## Selected text
------------------------

Lakeview and Cedar Cottage
In 1891, an interurban line was built to link Vancouver with New Westminster. The line opened up the Kensington-Cedar Cottage area, drawing merchants who opened shops around the Lakeview tram stop at 18th and Commercial as well as farmers. “By comparison with the horse-drawn stages and muddy, rutted roads, the interurban hourly service was a miracle,” writes Michael Kluckner. The Lakeview station was named for the small area around Trout Lake. Prior to 1930, East 19th Avenue was known as Lakeview Drive.
On November 9, 1909, BC Electric’s Interurban passenger car Sumas was travelling east to New Westminster, when it was struck by runaway flatcar heavily loaded with timbers. The car was destined for the iron foundry at Nanaimo and 24th Avenue when it uncoupled from its train and began rolling back down the hill towards the lake, gaining strong momentum. The impact released the timbers which shot off the flat car and demolished the Sumas. Of the 24 passengers on board, only one escaped injury; 14 were killed instantly, nine were seriously injured and an additional man later died from injuries. “The accident was one of the most disastrous that has ever occurred on the coast and has caused much distress in the city, where almost all the victims were known,” The Daily News reported. The majority of the victims were employees of the B.C.E.R. catching the first car of the day (which departed at 5:50am) to reach New Westminster in time for work at 7 o’clock. “The residents of Lakeview and Cedar Cottage worked heroically to remove the dead and injured from the debris and alleviate their sufferings,” reported The Delta Times. Twelve of the victims were buried at Mountain View Cemetery.

------------------------

## Source data
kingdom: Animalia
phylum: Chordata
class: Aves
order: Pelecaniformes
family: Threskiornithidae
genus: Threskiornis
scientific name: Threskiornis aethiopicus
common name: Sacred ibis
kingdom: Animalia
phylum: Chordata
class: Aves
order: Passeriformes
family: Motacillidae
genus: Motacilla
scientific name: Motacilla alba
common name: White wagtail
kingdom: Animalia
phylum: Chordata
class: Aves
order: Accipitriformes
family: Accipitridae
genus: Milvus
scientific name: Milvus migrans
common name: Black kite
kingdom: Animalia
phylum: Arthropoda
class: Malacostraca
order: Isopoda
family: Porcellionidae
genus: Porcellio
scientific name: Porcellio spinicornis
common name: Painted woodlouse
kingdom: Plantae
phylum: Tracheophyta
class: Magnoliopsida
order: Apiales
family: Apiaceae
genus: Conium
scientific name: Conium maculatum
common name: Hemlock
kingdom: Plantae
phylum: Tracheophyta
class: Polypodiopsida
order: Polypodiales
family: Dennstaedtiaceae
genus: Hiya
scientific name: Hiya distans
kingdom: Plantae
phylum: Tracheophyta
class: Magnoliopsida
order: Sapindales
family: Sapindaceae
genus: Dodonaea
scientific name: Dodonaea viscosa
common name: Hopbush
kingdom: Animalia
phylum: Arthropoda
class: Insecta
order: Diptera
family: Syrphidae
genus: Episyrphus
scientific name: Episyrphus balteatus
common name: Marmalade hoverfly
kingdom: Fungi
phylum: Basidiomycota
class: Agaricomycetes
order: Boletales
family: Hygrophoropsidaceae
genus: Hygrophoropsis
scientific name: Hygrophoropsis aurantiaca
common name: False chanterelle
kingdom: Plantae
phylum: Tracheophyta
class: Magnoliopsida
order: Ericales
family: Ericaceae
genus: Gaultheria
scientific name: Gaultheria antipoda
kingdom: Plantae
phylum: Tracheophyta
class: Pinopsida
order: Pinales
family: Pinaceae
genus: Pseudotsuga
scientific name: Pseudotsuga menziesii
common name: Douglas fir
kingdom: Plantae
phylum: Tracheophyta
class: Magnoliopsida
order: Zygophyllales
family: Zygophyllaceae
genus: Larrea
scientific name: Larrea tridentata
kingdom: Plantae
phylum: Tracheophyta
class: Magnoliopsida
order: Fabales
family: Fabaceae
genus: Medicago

------------------------

## Assignment
Carry on the account of Lakeview and Cedar Cottage, starting after its last sentence. You will not need the records for this.

## Answer for the task
The accident was the worst transit accident in Vancouver’s history and BC Electric Railway took serious steps to prevent further incidents. The gully immediately east of Hull Street was filled in, the entire line was double-tracked, and the Gladstone Trestle was constructed, making the grade between Lakeview and Nanaimo less severe. In addition, all existing passenger cars were rebuilt and upgraded with the latest safety equipment. Lawsuits over the accident carried on for more than a year, resulting in the BC Electric Railway paying out substantial damages to the families of those killed and injured.
Cedar Cottage Community Garden
Today the accident site is a community garden under the SkyTrain guideway at Victoria and Vanness. The garden was started in May 2008 with 22 raised plots and a small orchard. The garden shed (which displays the Places That Matter plaque) was built within 20 feet of the original Lakeview station. It is a three-quarter scale replica of the building that stood there from approximately 1900-1935.
- “Fourteen Perish, Nine are Injured, When Interurban Cars Collide,” The Daily News. Nov 11, 1909.
- “Fourteen Killed in Accident.” The Delta Times. November 13, 1909, p. 4.
- City of Vancouver. “Kensington-Cedar Cottage History.”
- Peter Finch. “Full Circle.” The Kensington-Cedar Cottage Neighbour.
- Michael Kluckner. Vancouver The Way It Was. North Vancouver: Whitecap Books, 1984.
- Elizabeth Walker. Street Names of Vancouver. Vancouver Historical Society. 1999.